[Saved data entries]
□ □ □

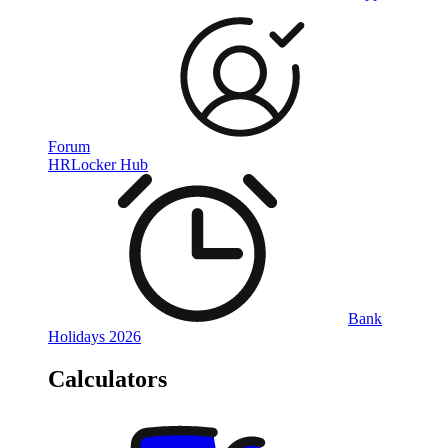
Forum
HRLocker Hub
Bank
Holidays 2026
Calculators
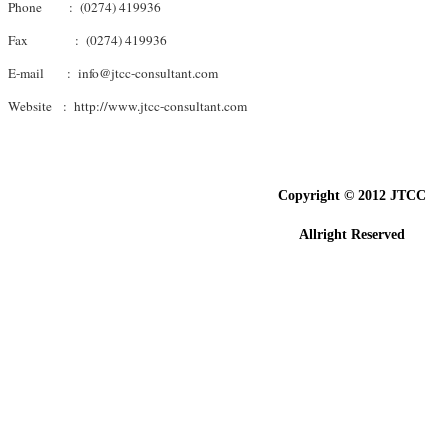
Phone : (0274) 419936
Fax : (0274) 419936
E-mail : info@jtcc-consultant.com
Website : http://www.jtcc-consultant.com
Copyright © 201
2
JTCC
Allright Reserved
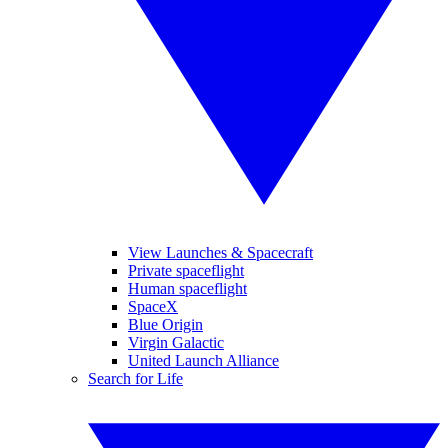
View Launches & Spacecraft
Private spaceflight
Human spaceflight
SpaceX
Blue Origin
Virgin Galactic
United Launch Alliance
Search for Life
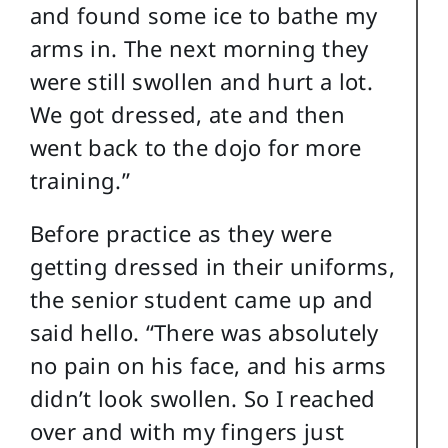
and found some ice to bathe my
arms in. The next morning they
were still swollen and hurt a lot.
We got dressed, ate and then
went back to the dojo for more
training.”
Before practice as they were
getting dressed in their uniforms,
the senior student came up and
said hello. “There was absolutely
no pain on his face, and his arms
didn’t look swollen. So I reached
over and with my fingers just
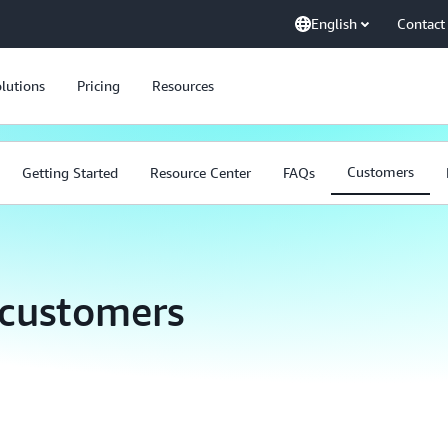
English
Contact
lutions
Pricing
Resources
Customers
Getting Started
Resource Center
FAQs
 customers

□ □ □

Problem statement:
All of the entries above should be copied exactly, with the images left out.

Reply to the task:
Forum
HRLocker Hub
Bank
Holidays 2026
Calculators
Phone : (0274) 419936
Fax : (0274) 419936
E-mail : info@jtcc-consultant.com
Website : http://www.jtcc-consultant.com
Copyright © 201
2
JTCC
Allright Reserved
View Launches & Spacecraft
Private spaceflight
Human spaceflight
SpaceX
Blue Origin
Virgin Galactic
United Launch Alliance
Search for Life
and found some ice to bathe my
arms in. The next morning they
were still swollen and hurt a lot.
We got dressed, ate and then
went back to the dojo for more
training.”
Before practice as they were
getting dressed in their uniforms,
the senior student came up and
said hello. “There was absolutely
no pain on his face, and his arms
didn’t look swollen. So I reached
over and with my fingers just
English
Contact
lutions
Pricing
Resources
Customers
Getting Started
Resource Center
FAQs
 customers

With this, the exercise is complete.